Hello,
sorry for the lot of text
I am thinking about a solution for locating people (me) in my house. The house will be newly built, i. e. provisioning for cabling etc. is easy.
I am open to any suggestions.
Basically I just want to know if someone is in a particular room of the house. The persons would also agree to carry around a small piece of electronics. Identifying them and having an accuracy of <1m would be fine.
My concept so far:
After googling I found that time-of-flight measurements appeal most to me. I would not have to synchronize clocks or anything.
Imagine I distribute small senders (for no better name) in every room. They are all connected to PC hardware.
Looking at a sender. This one sends out a short code (4-8bit) at some arbitrary carrier frequency (433MHz maybe). a Receiver (small object carried around) receives the signal and if the code matches its own it answers with a single pulse.
The sender counts the time-of-flight from sending the first/or last bit to the answer pulse.
Because of the short distances and the speed of the wave I have to count really fast like at GHz rate (1ns =0,3m). This seems to be the main challenge.
I am no electronics engineer but only a physicist so I dont know about parasitic capacities and such. Therefore sorry for wrong nomenclature. This is why I am asking about the feasibility of the approach.
My solution for a GHz single shot counter:
There are very fast comparators with a transition delay time of 700ps. I cascade 4 of them and feed back the Not Q output of the last with the first input over an and-gate. The other input is my start trigger. When it goes high, I logical high is propagated along the cascade when it reaches the end the Not Q will pull the input of the first comparator down and send a logical low through the cascade. If the trigger signal pulls the and-gate low the counter will reset the cascade to 0 (cascading).
The output of each comparator is put to an input of a 4bit D-Flipflop. At the stop trigger it will latch the state of the four outputs. This should produce an oddly coded 3bit counter with a takt rate of 1.428 GHz.
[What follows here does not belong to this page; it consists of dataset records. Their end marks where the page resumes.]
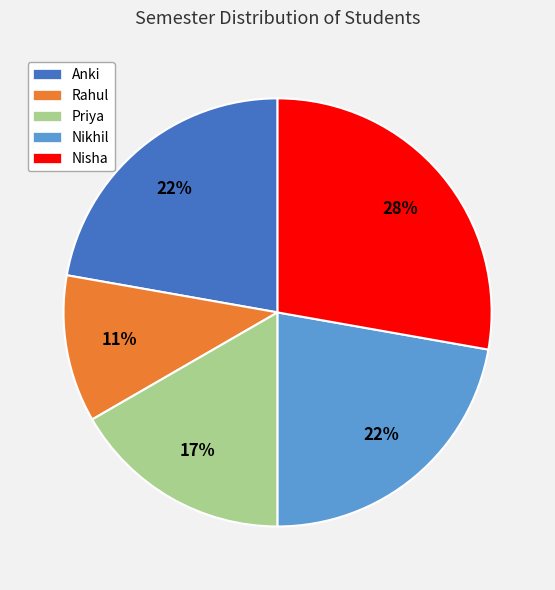

To the nearest percent, what is the difference between the Nikhil and Nisha slice percentages?

6%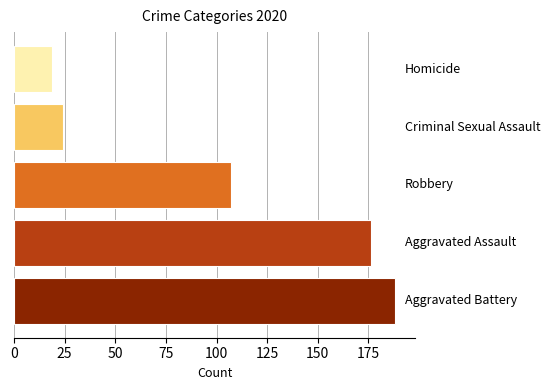

What is the difference between the maximum and second lowest values?

164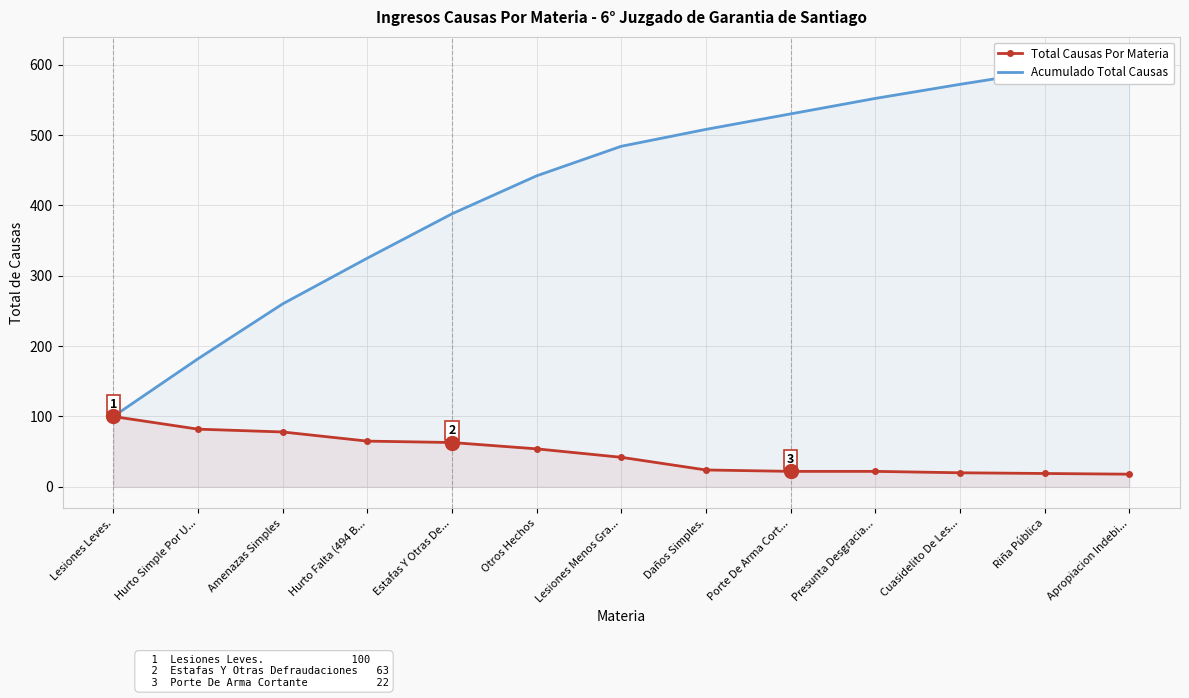

Rank the categories by Total Causas Por Materia value from highest to lowest.

Lesiones Leves., Hurto Simple Por U..., Amenazas Simples, Hurto Falta (494 B..., Estafas Y Otras De..., Otros Hechos, Lesiones Menos Gra..., Daños Simples., Porte De Arma Cort..., Presunta Desgracia..., Cuasidelito De Les..., Riña Pública, Apropiacion Indebi...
Additionally, the Q output of the last comparator goes into an 8bit synchronous counter. Its takt rate would be 1.428GHz / 8=178.5MHz.
How about that?
Now if I send out a datagram I trigger the start with it. Then I watch the answer signal intensity and if it goes ove a threshold I latch the cascade and stop the second stage counter.
I know there will be a lot of overhead time in comparision to the time-of-flight time. But this should be roughly constant.
If it works I get in the best case a distance measurement with a resolution of 10cm with range depending on how many counters I put in.
Do you think it could work? What other problem do arise?
Thank you for your processing time
MrSingingClub
sorry for the lot of text
I am thinking about a solution for locating people (me) in my house. The house will be newly built, i. e. provisioning for cabling etc. is easy.
I am open to any suggestions.
Basically I just want to know if someone is in a particular room of the house. The persons would also agree to carry around a small piece of electronics. Identifying them and having an accuracy of <1m would be fine.
My concept so far:
After googling I found that time-of-flight measurements appeal most to me. I would not have to synchronize clocks or anything.
Imagine I distribute small senders (for no better name) in every room. They are all connected to PC hardware.
Looking at a sender. This one sends out a short code (4-8bit) at some arbitrary carrier frequency (433MHz maybe). a Receiver (small object carried around) receives the signal and if the code matches its own it answers with a single pulse.
The sender counts the time-of-flight from sending the first/or last bit to the answer pulse.
Because of the short distances and the speed of the wave I have to count really fast like at GHz rate (1ns =0,3m). This seems to be the main challenge.
I am no electronics engineer but only a physicist so I dont know about parasitic capacities and such. Therefore sorry for wrong nomenclature. This is why I am asking about the feasibility of the approach.
My solution for a GHz single shot counter:
There are very fast comparators with a transition delay time of 700ps. I cascade 4 of them and feed back the Not Q output of the last with the first input over an and-gate. The other input is my start trigger. When it goes high, I logical high is propagated along the cascade when it reaches the end the Not Q will pull the input of the first comparator down and send a logical low through the cascade. If the trigger signal pulls the and-gate low the counter will reset the cascade to 0 (cascading).
The output of each comparator is put to an input of a 4bit D-Flipflop. At the stop trigger it will latch the state of the four outputs. This should produce an oddly coded 3bit counter with a takt rate of 1.428 GHz.
Additionally, the Q output of the last comparator goes into an 8bit synchronous counter. Its takt rate would be 1.428GHz / 8=178.5MHz.
How about that?
Now if I send out a datagram I trigger the start with it. Then I watch the answer signal intensity and if it goes ove a threshold I latch the cascade and stop the second stage counter.
I know there will be a lot of overhead time in comparision to the time-of-flight time. But this should be roughly constant.
If it works I get in the best case a distance measurement with a resolution of 10cm with range depending on how many counters I put in.
Do you think it could work? What other problem do arise?